ESPnet repository on HuggingFace contains more than 200 pre-trained models, for a wide variety of languages and dataset, and we are actively expanding this repositories with new models every week! This enable any user to perform transfer learning with a wide variety of models without having to re-train them. In order to use our pre-trained models, the first step is to download the ".pth" model file from the HugginFace page. There are several easy way to do it, either by manually downloading them (e.g. wget https://huggingface.co/espnet/bn_openslr53/blob/main/exp/asr_train_asr_raw_bpe1000/41epoch.pth), cloning it (git clone https://huggingface.co/espnet/bn_openslr53) or downloading it through an ESPnet recipe (described in the models' pages on HuggingFace):

git checkout fa1b865352475b744c37f70440de1cc6b257ba70
pip install -e .
cd egs2/bn_openslr53/asr1
./run.sh --skip_data_prep false --skip_train true --download_model espnet/bn_openslr53

Then, as you have the ".pth" model file, you can follow the steps 1 to 4 from the previous section in order to use this pre-train model.

!wget https://huggingface.co/espnet/bn_openslr53/resolve/main/exp/asr_train_asr_raw_bpe1000/41epoch.pth

The next command line will raise an error because of the size mismatch of some parameters, as mentionned before (step3).

# will fail in about 5 seconds
!./asr.sh --stage 11 --stop_stage 11 --train-set "train_nodev" --valid-set "train_dev" \
--test_sets "test" --asr_config "conf/train_asr.yaml" --asr_tag "transfer_learning_with_pre_trained_model"\
 --pretrained_model "/content/espnet/egs2/mini_an4/asr1/41epoch.pth"

To solve this issue, as mentionned, we can use the --ignore_init_mismatch "true" parameter.

# takes about 1-2 minutes
!./asr.sh --stage 11 --stop_stage 11 --train-set "train_nodev" --valid-set "train_dev" \
--test_sets "test" --asr_config "conf/train_asr.yaml" --asr_tag "transfer_learning_with_pre_trained_model_from_HF"\
 --pretrained_model "/content/espnet/egs2/mini_an4/asr1/41epoch.pth" --ignore_init_mismatch "true"

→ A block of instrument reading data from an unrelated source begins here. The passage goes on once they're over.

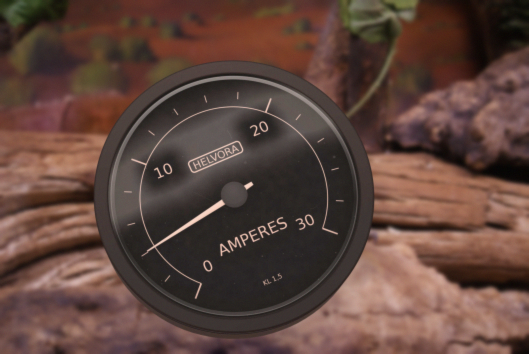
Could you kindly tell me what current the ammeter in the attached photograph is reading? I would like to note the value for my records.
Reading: 4 A
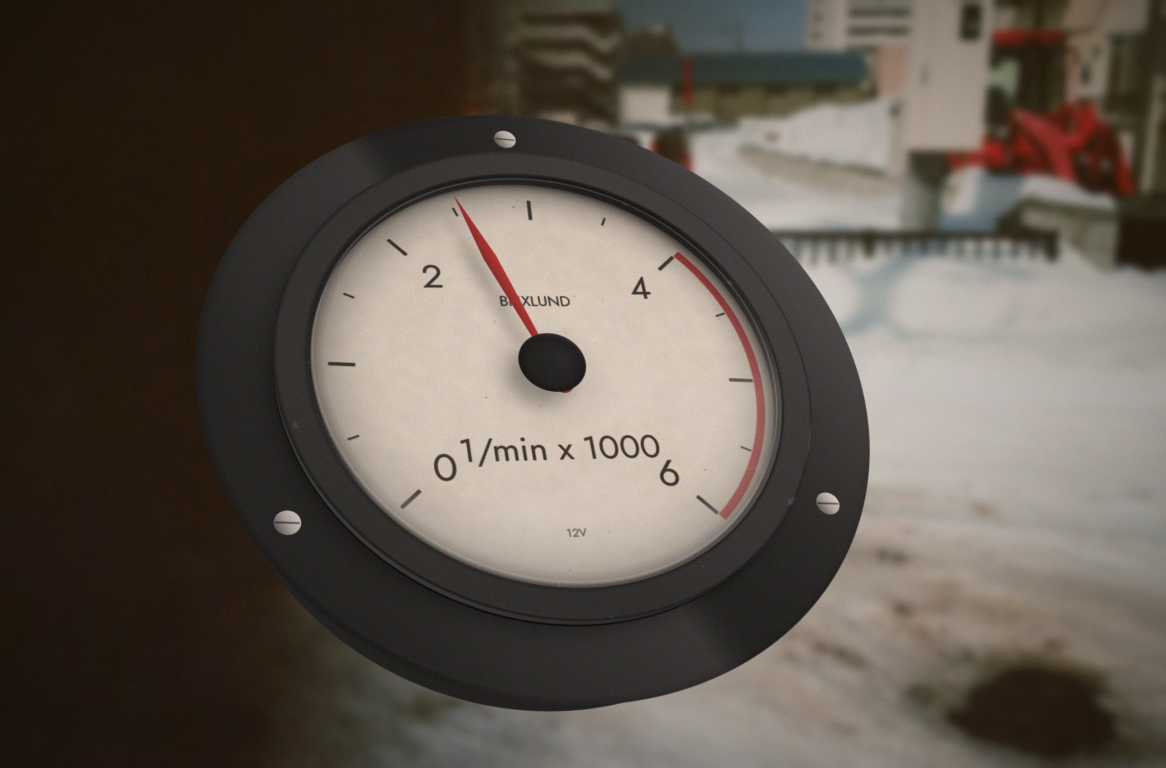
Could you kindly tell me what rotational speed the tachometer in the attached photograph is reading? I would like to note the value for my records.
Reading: 2500 rpm
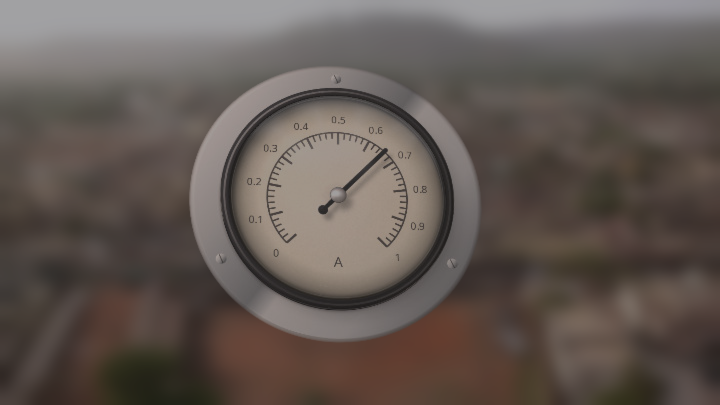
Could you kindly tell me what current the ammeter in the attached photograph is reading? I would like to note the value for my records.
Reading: 0.66 A
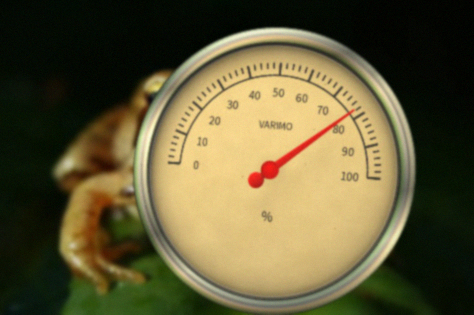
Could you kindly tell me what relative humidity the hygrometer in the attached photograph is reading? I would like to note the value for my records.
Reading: 78 %
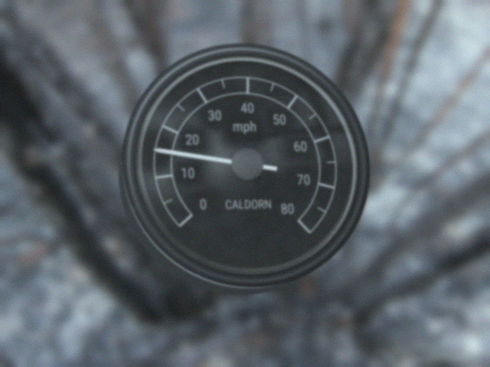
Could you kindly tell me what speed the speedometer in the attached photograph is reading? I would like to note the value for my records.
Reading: 15 mph
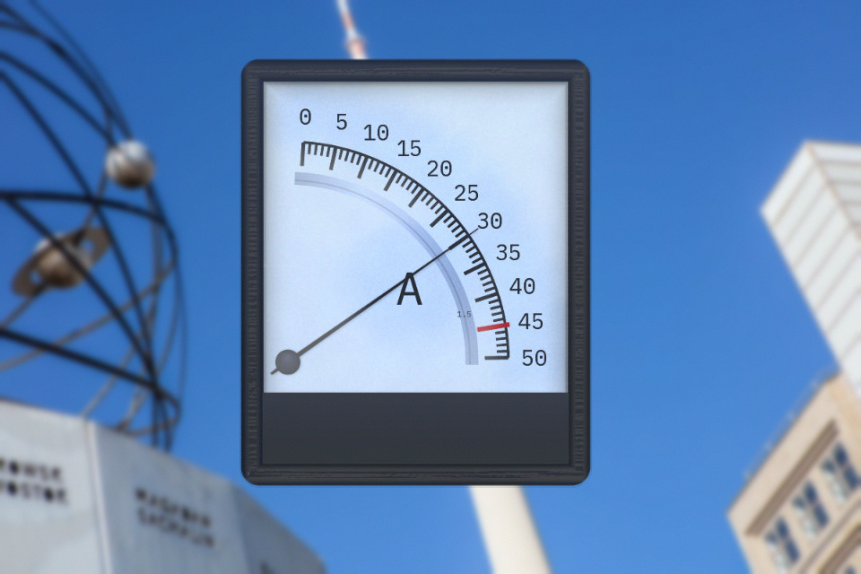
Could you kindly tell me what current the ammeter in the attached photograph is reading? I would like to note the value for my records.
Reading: 30 A
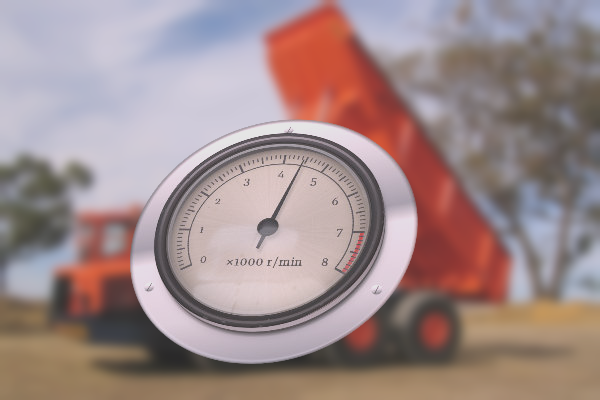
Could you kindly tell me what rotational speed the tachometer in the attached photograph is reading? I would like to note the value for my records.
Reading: 4500 rpm
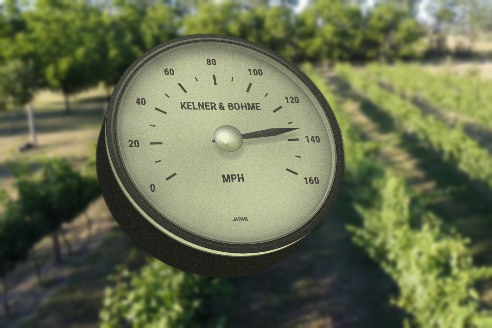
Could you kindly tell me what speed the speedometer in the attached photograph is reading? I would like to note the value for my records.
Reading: 135 mph
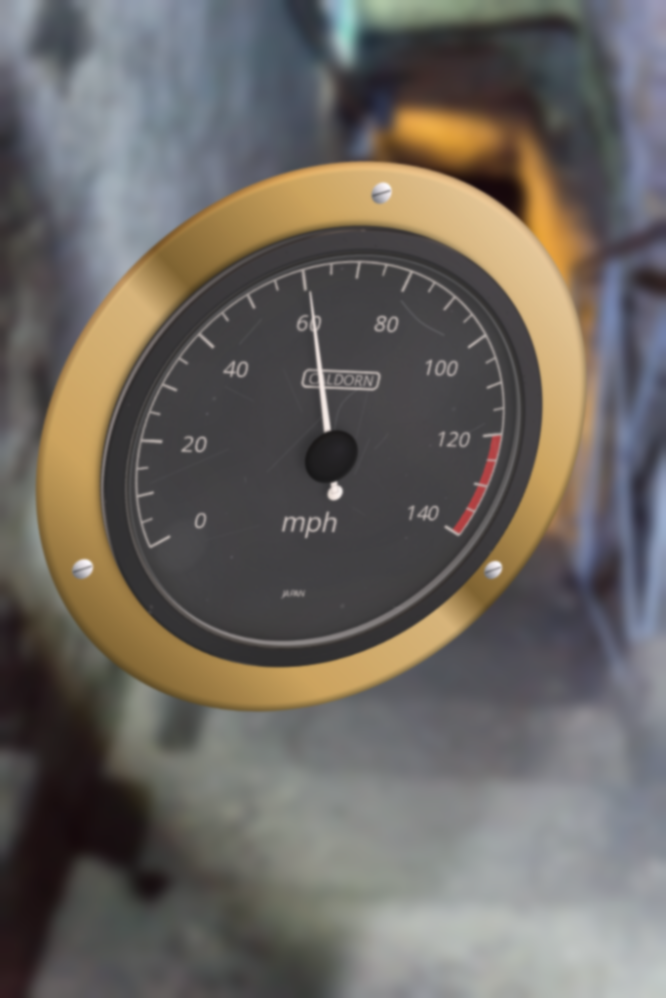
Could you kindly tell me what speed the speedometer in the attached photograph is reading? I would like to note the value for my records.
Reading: 60 mph
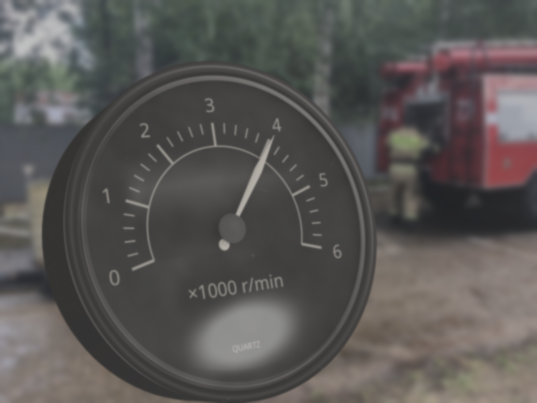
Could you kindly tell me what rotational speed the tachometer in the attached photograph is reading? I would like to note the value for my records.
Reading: 4000 rpm
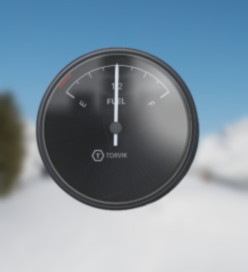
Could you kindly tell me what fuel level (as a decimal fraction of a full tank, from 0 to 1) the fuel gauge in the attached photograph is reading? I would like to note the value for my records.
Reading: 0.5
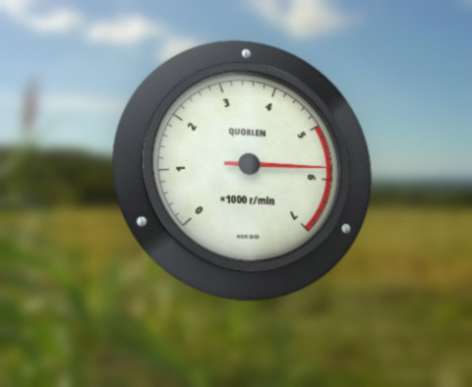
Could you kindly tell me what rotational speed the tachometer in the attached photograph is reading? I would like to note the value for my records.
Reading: 5800 rpm
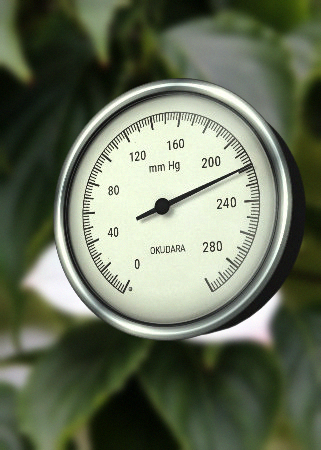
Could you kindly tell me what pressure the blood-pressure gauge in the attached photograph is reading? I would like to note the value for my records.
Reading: 220 mmHg
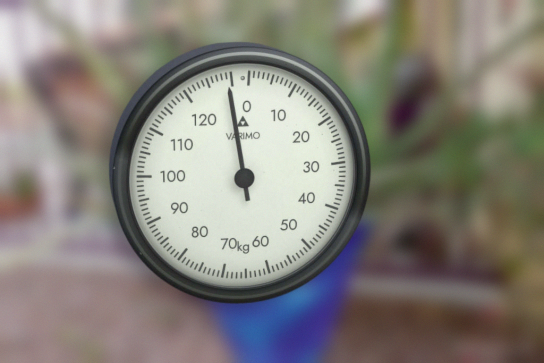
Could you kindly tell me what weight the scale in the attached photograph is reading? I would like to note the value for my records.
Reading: 129 kg
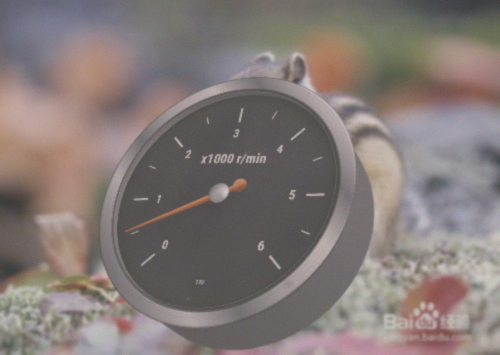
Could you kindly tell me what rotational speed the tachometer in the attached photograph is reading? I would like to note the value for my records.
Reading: 500 rpm
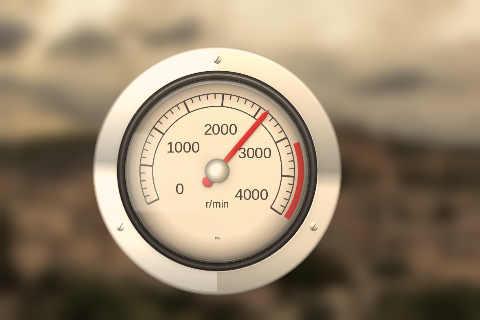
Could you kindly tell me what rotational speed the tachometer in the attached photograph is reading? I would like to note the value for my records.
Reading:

Additional note about the --ignore_init_mismatch true option : This option is very convenient because in lots of transfer learning use cases, you will aim to use a model trained on a language X (e.g. X=English) for another language Y. Language Y may have a vocabulary (set of tokens) different from language X, for instance if you target Y=Totonac, a Mexican low resource language, your model may be stronger if you use a different set of bpes/tokens thatn the one used to train the English model. In that situation, the last layer (projection to vocabulary space) of your ASR model needs to be initialized from scratch and may be different in shape than the one of the English model. For that reason, you should use the --ignore_init_mismatch true option. It also enables to handle the case where the scripts are differents from languages X to Y.